## Exercícios propostos
- a) Transcreva o texto sobre a viagem a Segóvia, começando em "Partir à descoberta" e terminando em "em solo lusitano.".
- b) Resuma em duas frases o texto sobre a viagem a Segóvia.
- c) Prossiga o texto sobre a viagem a Segóvia a partir da última frase apresentada.

## Excerto do texto
-------

Partir à descoberta de novas terras ou permanecer
em terras lusas é uma escolha que não requer muito tempo de
reflexão! Principalmente se tivermos em conta que estranhamente,
nos parece sempre mais aliciante uma visita ao estrangeiro do
que uma viagem em solo lusitano.
O curioso é que desde há algum tempo os planos
feitos para uma viagem à cidade de Segóvia acarretaram consigo
situações um tanto bizarras e diversos momentos de atribulação.
Mas nada que uma turma de 11.º ano, aliada a professores
perspicazes, não pudesse resolver. Finalmente, e após vários
momentos críticos, ficou decidido que Segóvia nos receberia como
visitantes por dois dias.

-------

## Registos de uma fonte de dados
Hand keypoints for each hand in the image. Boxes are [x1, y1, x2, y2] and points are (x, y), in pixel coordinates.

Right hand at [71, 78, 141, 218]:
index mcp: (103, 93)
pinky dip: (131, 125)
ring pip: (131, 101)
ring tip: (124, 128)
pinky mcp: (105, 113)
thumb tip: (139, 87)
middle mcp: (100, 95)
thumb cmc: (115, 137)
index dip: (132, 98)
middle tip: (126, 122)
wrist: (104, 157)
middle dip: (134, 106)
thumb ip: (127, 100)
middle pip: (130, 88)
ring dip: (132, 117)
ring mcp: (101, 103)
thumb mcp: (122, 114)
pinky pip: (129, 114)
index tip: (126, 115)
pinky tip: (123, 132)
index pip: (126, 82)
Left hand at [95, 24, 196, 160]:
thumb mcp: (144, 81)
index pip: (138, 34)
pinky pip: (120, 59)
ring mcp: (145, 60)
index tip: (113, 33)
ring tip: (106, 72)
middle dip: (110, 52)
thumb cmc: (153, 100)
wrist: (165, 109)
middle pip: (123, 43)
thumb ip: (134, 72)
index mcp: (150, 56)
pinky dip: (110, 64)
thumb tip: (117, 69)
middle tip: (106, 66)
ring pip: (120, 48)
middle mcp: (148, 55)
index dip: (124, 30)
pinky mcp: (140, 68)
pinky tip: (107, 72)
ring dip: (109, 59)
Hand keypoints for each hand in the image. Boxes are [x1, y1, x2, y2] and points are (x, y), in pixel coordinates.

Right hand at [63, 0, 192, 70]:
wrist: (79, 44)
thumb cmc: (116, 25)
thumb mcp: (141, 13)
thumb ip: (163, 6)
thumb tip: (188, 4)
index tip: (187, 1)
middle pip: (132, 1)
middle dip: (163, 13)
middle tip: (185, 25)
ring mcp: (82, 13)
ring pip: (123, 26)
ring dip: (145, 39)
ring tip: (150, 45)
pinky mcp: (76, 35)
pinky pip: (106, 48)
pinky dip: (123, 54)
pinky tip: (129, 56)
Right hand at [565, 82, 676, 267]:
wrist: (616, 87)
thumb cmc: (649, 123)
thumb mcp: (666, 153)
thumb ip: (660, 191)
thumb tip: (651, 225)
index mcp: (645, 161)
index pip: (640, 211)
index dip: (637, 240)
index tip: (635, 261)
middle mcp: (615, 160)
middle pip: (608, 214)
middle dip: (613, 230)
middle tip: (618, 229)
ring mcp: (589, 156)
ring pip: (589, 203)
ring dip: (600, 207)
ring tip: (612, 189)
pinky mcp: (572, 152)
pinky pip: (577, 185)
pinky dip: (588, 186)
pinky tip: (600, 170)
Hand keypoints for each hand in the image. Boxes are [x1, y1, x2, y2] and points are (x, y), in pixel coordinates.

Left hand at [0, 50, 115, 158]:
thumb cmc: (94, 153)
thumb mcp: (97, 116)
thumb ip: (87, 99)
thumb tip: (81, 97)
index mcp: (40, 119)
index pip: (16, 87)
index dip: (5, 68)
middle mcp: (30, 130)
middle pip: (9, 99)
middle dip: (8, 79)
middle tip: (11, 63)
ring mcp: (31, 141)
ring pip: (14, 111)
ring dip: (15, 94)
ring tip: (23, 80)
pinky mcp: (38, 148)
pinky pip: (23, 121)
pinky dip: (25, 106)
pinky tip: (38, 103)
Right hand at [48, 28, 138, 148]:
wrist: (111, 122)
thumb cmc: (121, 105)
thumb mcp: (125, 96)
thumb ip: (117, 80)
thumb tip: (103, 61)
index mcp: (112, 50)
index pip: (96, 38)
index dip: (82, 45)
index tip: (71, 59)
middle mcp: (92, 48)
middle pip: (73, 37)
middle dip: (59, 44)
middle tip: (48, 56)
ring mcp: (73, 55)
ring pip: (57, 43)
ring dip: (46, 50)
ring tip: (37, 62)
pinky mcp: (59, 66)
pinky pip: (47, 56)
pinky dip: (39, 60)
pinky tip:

-------

## Resultados esperados
- a)
Partir à descoberta de novas terras ou permanecer
em terras lusas é uma escolha que não requer muito tempo de
reflexão! Principalmente se tivermos em conta que estranhamente,
nos parece sempre mais aliciante uma visita ao estrangeiro do
que uma viagem em solo lusitano.

- b) Escolher entre partir para o estrangeiro ou ficar em terras lusas é uma decisão rápida, já que uma visita ao estrangeiro parece sempre mais aliciante do que uma viagem em Portugal. Os planos de uma viagem a Segóvia trouxeram situações bizarras e momentos de atribulação, mas uma turma de 11.º ano, com professores perspicazes, conseguiu resolvê-los, e ficou decidido que a cidade os receberia durante dois dias.

- c)
Assim, ficou decidido partir de Aveiro no dia 18
de Março de 1999, uma quinta-feira, pelas 7h:30m. No entanto,
quando chegámos à porta do liceu, local de encontro das três
turmas do 11.º ano e dos professores acompanhantes, o condutor
da camioneta que nos devia levar ao nosso destino, estava
provavelmente ainda a fazer a sua "toilette”, actividade à qual
deve dedicar todo o seu tempo, motivo que nos fez esperar, sob
os primeiros raios matinais, cerca de uma hora. Finalmente,
partimos pelas 8h:30m, confortavelmente instalados, ao encontro
de novos horizontes. Entretanto, uma tendinite iria por momentos
abalar a saúde da minha estimada amiga e companheira de viagem
Vera. Mas, como a indústria farmacêutica proporciona aos seus
consumidores milagrosos produtos, pouco tempo depois Vera
encontrava-se restabelecida e pronta para afrontar o convívio
fraterno dos nossos "amiguinhos” das turmas vizinhas.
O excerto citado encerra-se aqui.